- Records for the task
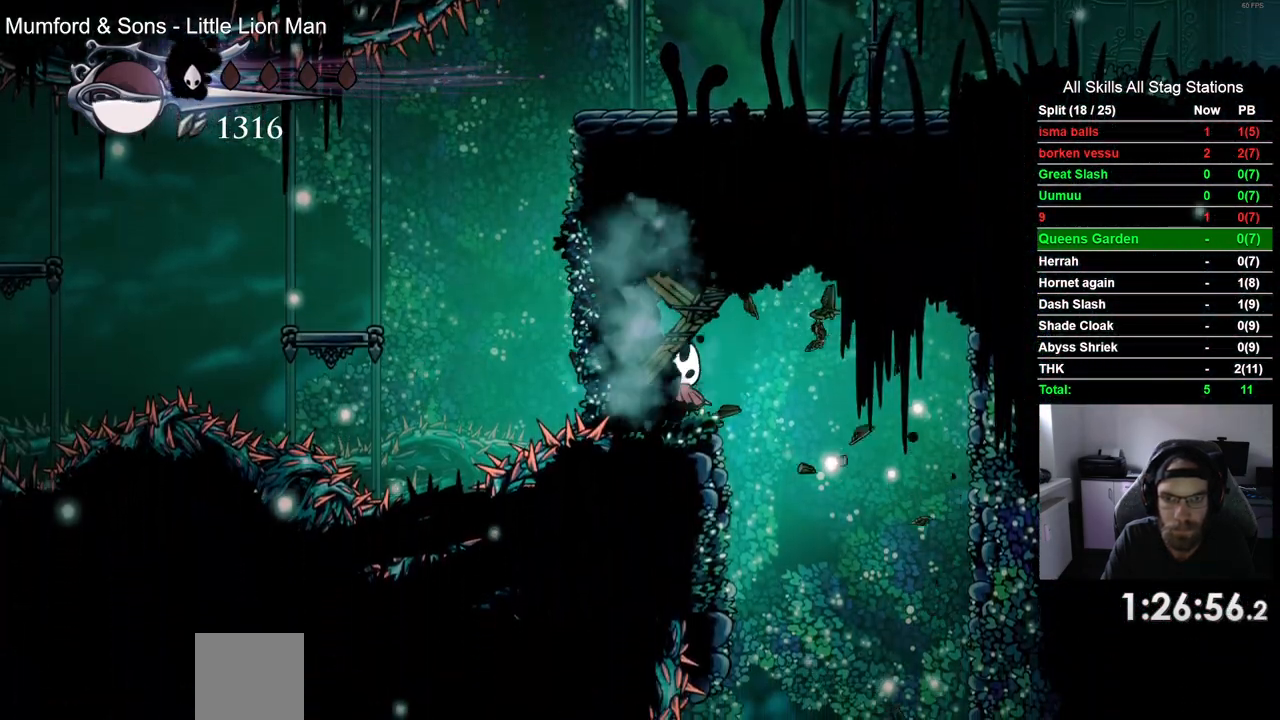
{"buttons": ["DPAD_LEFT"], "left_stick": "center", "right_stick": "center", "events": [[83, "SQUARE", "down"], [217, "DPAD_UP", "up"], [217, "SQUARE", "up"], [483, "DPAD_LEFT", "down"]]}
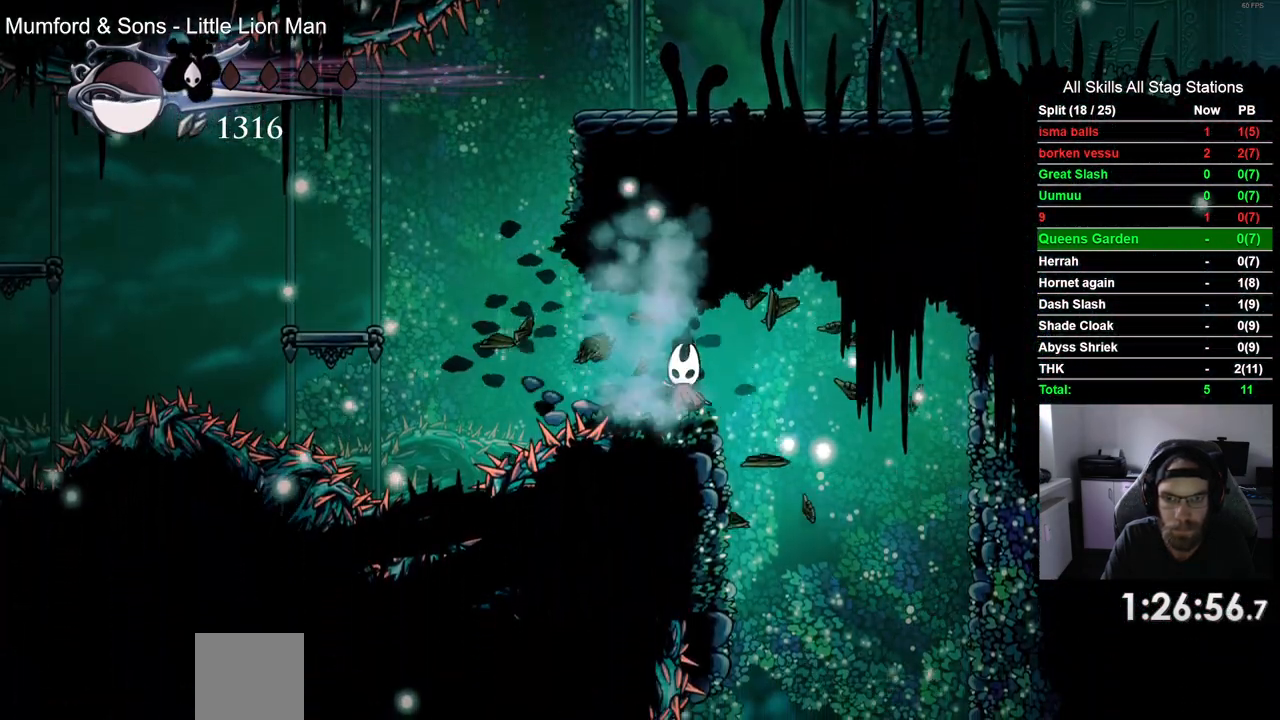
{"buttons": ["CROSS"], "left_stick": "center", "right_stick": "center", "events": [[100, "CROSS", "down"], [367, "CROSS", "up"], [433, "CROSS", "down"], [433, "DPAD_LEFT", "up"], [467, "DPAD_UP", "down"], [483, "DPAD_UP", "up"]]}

---

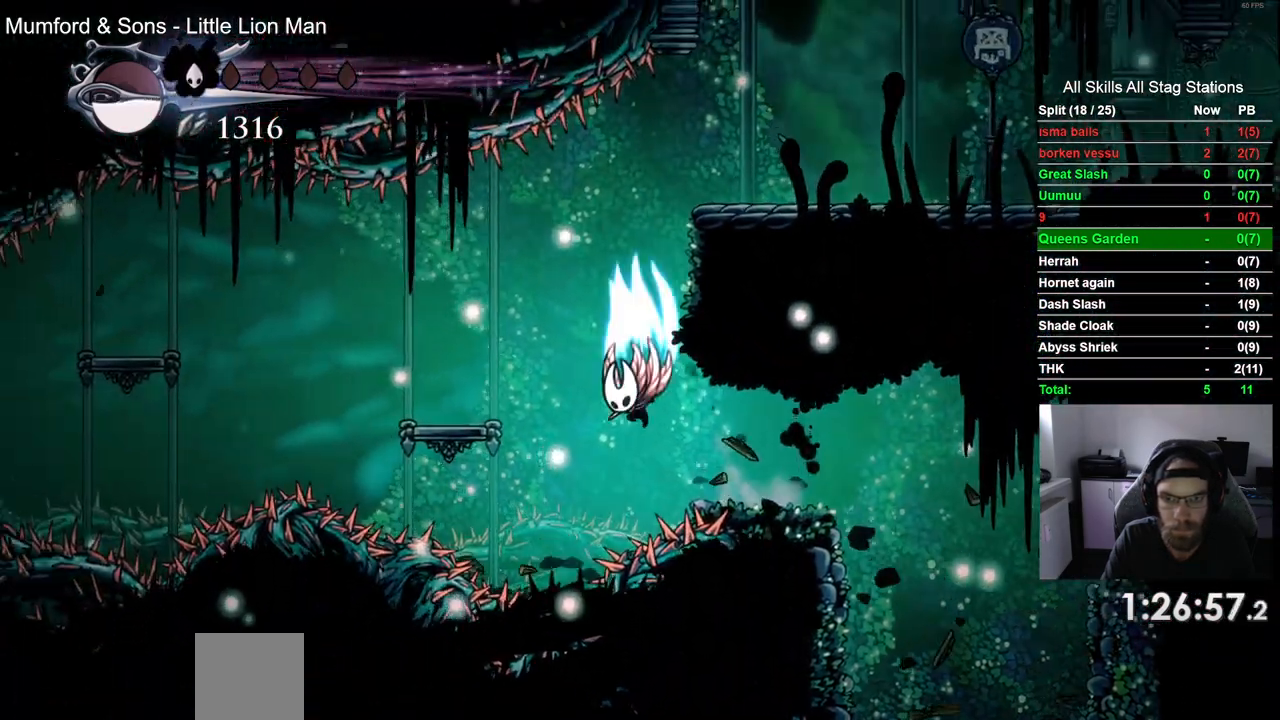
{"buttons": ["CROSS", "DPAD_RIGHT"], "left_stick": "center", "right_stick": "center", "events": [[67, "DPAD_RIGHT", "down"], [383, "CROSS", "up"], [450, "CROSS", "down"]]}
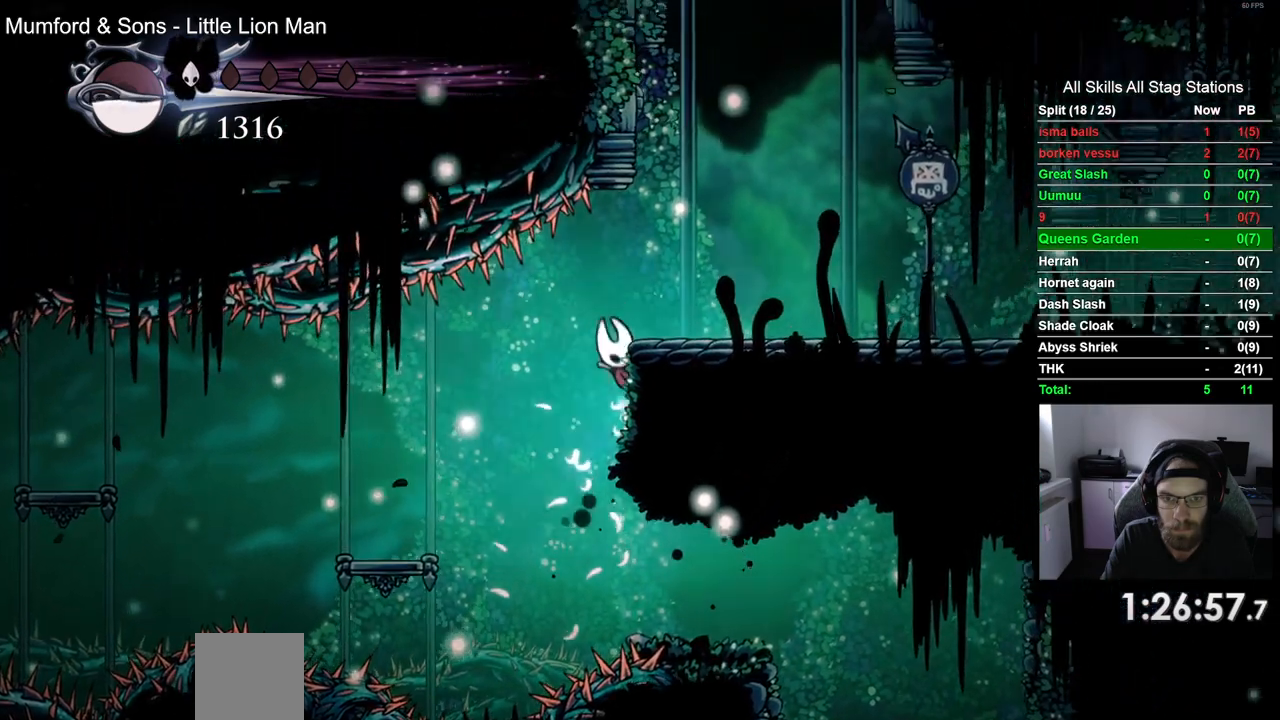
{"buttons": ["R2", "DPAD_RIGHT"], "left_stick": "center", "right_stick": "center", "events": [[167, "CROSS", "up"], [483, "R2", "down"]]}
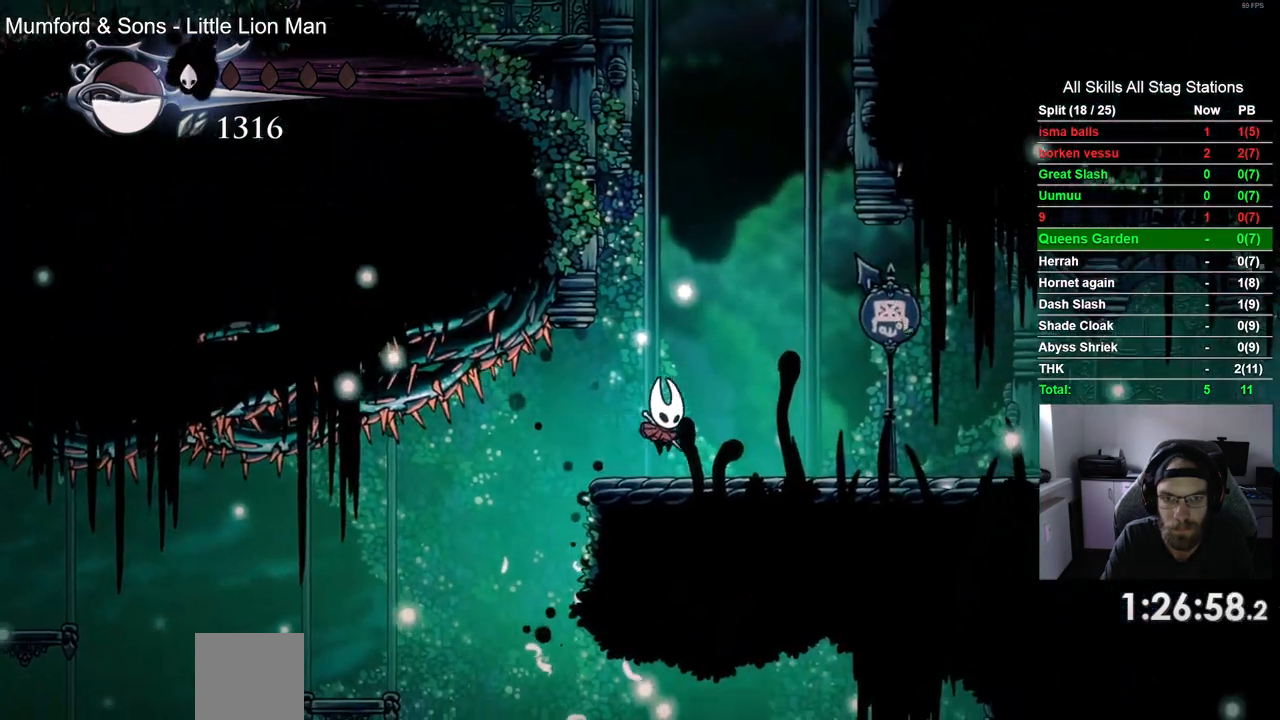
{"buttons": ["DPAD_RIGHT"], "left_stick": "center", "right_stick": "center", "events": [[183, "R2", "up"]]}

- Required work
Report how many lines of the listing hold the word "down", with nothing but the number.

- Reply to the task
4